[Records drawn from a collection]
————
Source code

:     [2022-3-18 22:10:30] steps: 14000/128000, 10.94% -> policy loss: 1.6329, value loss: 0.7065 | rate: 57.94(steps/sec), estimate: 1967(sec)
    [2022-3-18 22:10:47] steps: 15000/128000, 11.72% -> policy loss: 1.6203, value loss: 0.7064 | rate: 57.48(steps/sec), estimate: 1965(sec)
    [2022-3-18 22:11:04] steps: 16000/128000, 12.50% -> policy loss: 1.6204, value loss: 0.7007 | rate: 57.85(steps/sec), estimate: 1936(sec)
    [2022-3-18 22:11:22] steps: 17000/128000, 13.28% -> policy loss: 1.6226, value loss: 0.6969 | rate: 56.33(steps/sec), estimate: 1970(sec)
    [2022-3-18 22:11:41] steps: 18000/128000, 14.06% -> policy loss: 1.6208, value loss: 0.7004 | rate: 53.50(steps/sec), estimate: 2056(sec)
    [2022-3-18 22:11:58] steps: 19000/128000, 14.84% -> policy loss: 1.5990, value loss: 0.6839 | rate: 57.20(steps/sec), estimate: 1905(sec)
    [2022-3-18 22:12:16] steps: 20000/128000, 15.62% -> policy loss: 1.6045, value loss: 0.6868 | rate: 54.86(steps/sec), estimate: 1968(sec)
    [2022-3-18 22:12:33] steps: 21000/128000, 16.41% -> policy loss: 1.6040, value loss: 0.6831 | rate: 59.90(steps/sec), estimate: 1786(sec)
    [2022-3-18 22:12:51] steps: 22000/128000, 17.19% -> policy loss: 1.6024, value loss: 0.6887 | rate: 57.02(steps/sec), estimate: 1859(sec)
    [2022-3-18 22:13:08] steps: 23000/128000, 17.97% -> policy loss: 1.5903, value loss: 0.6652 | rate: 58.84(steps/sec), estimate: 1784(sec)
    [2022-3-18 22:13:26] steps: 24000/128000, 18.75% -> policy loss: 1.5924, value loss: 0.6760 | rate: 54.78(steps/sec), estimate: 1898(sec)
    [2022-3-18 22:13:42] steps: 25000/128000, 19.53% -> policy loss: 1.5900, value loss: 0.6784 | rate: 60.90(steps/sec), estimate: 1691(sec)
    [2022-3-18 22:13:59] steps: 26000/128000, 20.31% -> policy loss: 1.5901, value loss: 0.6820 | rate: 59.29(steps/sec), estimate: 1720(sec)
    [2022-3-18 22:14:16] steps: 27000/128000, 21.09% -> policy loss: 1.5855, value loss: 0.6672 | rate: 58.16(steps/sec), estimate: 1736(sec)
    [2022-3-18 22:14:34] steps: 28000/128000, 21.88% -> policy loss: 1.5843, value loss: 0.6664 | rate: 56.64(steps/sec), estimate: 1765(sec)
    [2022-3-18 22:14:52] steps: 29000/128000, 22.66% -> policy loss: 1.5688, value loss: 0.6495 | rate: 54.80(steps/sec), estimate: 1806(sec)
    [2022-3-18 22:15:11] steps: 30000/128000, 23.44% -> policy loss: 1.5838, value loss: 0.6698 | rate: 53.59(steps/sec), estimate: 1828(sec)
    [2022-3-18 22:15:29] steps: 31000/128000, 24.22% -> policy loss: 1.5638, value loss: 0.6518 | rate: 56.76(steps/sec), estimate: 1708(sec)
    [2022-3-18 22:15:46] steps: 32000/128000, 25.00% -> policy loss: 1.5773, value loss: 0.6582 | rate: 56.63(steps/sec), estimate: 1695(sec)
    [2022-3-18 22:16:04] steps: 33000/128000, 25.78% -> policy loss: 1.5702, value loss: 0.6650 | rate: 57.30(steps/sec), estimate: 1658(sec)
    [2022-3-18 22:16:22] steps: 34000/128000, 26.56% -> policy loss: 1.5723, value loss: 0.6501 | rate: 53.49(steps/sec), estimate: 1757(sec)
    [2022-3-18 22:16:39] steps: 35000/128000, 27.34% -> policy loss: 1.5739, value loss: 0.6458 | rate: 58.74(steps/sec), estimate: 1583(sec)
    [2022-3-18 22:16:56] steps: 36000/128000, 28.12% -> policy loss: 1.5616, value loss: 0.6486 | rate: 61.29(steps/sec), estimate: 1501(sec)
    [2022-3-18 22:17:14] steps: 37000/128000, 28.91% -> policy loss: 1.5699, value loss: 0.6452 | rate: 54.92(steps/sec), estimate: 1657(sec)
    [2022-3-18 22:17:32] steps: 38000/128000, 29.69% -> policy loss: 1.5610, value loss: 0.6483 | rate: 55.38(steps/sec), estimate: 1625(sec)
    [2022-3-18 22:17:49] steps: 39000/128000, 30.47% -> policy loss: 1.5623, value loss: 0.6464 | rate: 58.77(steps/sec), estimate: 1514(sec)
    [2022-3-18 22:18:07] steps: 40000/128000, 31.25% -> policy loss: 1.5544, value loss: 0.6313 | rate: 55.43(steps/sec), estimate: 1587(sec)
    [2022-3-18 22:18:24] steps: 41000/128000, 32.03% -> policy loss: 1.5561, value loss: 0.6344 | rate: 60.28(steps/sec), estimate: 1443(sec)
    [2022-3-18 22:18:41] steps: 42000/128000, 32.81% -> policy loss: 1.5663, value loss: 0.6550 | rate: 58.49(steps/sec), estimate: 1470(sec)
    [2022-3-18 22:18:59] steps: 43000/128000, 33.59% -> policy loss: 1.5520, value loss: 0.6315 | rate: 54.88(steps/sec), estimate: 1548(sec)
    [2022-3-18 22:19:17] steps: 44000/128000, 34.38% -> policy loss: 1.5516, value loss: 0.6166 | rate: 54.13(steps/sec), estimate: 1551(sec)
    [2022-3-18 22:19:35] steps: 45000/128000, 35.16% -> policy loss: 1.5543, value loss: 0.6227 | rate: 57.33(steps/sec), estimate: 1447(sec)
————
# AIM OF THE EXERCISE
Reproduce every entry above word for word, changing nothing.

# WRITTEN ANSWER
Source code

:     [2022-3-18 22:10:30] steps: 14000/128000, 10.94% -> policy loss: 1.6329, value loss: 0.7065 | rate: 57.94(steps/sec), estimate: 1967(sec)
    [2022-3-18 22:10:47] steps: 15000/128000, 11.72% -> policy loss: 1.6203, value loss: 0.7064 | rate: 57.48(steps/sec), estimate: 1965(sec)
    [2022-3-18 22:11:04] steps: 16000/128000, 12.50% -> policy loss: 1.6204, value loss: 0.7007 | rate: 57.85(steps/sec), estimate: 1936(sec)
    [2022-3-18 22:11:22] steps: 17000/128000, 13.28% -> policy loss: 1.6226, value loss: 0.6969 | rate: 56.33(steps/sec), estimate: 1970(sec)
    [2022-3-18 22:11:41] steps: 18000/128000, 14.06% -> policy loss: 1.6208, value loss: 0.7004 | rate: 53.50(steps/sec), estimate: 2056(sec)
    [2022-3-18 22:11:58] steps: 19000/128000, 14.84% -> policy loss: 1.5990, value loss: 0.6839 | rate: 57.20(steps/sec), estimate: 1905(sec)
    [2022-3-18 22:12:16] steps: 20000/128000, 15.62% -> policy loss: 1.6045, value loss: 0.6868 | rate: 54.86(steps/sec), estimate: 1968(sec)
    [2022-3-18 22:12:33] steps: 21000/128000, 16.41% -> policy loss: 1.6040, value loss: 0.6831 | rate: 59.90(steps/sec), estimate: 1786(sec)
    [2022-3-18 22:12:51] steps: 22000/128000, 17.19% -> policy loss: 1.6024, value loss: 0.6887 | rate: 57.02(steps/sec), estimate: 1859(sec)
    [2022-3-18 22:13:08] steps: 23000/128000, 17.97% -> policy loss: 1.5903, value loss: 0.6652 | rate: 58.84(steps/sec), estimate: 1784(sec)
    [2022-3-18 22:13:26] steps: 24000/128000, 18.75% -> policy loss: 1.5924, value loss: 0.6760 | rate: 54.78(steps/sec), estimate: 1898(sec)
    [2022-3-18 22:13:42] steps: 25000/128000, 19.53% -> policy loss: 1.5900, value loss: 0.6784 | rate: 60.90(steps/sec), estimate: 1691(sec)
    [2022-3-18 22:13:59] steps: 26000/128000, 20.31% -> policy loss: 1.5901, value loss: 0.6820 | rate: 59.29(steps/sec), estimate: 1720(sec)
    [2022-3-18 22:14:16] steps: 27000/128000, 21.09% -> policy loss: 1.5855, value loss: 0.6672 | rate: 58.16(steps/sec), estimate: 1736(sec)
    [2022-3-18 22:14:34] steps: 28000/128000, 21.88% -> policy loss: 1.5843, value loss: 0.6664 | rate: 56.64(steps/sec), estimate: 1765(sec)
    [2022-3-18 22:14:52] steps: 29000/128000, 22.66% -> policy loss: 1.5688, value loss: 0.6495 | rate: 54.80(steps/sec), estimate: 1806(sec)
    [2022-3-18 22:15:11] steps: 30000/128000, 23.44% -> policy loss: 1.5838, value loss: 0.6698 | rate: 53.59(steps/sec), estimate: 1828(sec)
    [2022-3-18 22:15:29] steps: 31000/128000, 24.22% -> policy loss: 1.5638, value loss: 0.6518 | rate: 56.76(steps/sec), estimate: 1708(sec)
    [2022-3-18 22:15:46] steps: 32000/128000, 25.00% -> policy loss: 1.5773, value loss: 0.6582 | rate: 56.63(steps/sec), estimate: 1695(sec)
    [2022-3-18 22:16:04] steps: 33000/128000, 25.78% -> policy loss: 1.5702, value loss: 0.6650 | rate: 57.30(steps/sec), estimate: 1658(sec)
    [2022-3-18 22:16:22] steps: 34000/128000, 26.56% -> policy loss: 1.5723, value loss: 0.6501 | rate: 53.49(steps/sec), estimate: 1757(sec)
    [2022-3-18 22:16:39] steps: 35000/128000, 27.34% -> policy loss: 1.5739, value loss: 0.6458 | rate: 58.74(steps/sec), estimate: 1583(sec)
    [2022-3-18 22:16:56] steps: 36000/128000, 28.12% -> policy loss: 1.5616, value loss: 0.6486 | rate: 61.29(steps/sec), estimate: 1501(sec)
    [2022-3-18 22:17:14] steps: 37000/128000, 28.91% -> policy loss: 1.5699, value loss: 0.6452 | rate: 54.92(steps/sec), estimate: 1657(sec)
    [2022-3-18 22:17:32] steps: 38000/128000, 29.69% -> policy loss: 1.5610, value loss: 0.6483 | rate: 55.38(steps/sec), estimate: 1625(sec)
    [2022-3-18 22:17:49] steps: 39000/128000, 30.47% -> policy loss: 1.5623, value loss: 0.6464 | rate: 58.77(steps/sec), estimate: 1514(sec)
    [2022-3-18 22:18:07] steps: 40000/128000, 31.25% -> policy loss: 1.5544, value loss: 0.6313 | rate: 55.43(steps/sec), estimate: 1587(sec)
    [2022-3-18 22:18:24] steps: 41000/128000, 32.03% -> policy loss: 1.5561, value loss: 0.6344 | rate: 60.28(steps/sec), estimate: 1443(sec)
    [2022-3-18 22:18:41] steps: 42000/128000, 32.81% -> policy loss: 1.5663, value loss: 0.6550 | rate: 58.49(steps/sec), estimate: 1470(sec)
    [2022-3-18 22:18:59] steps: 43000/128000, 33.59% -> policy loss: 1.5520, value loss: 0.6315 | rate: 54.88(steps/sec), estimate: 1548(sec)
    [2022-3-18 22:19:17] steps: 44000/128000, 34.38% -> policy loss: 1.5516, value loss: 0.6166 | rate: 54.13(steps/sec), estimate: 1551(sec)
    [2022-3-18 22:19:35] steps: 45000/128000, 35.16% -> policy loss: 1.5543, value loss: 0.6227 | rate: 57.33(steps/sec), estimate: 1447(sec)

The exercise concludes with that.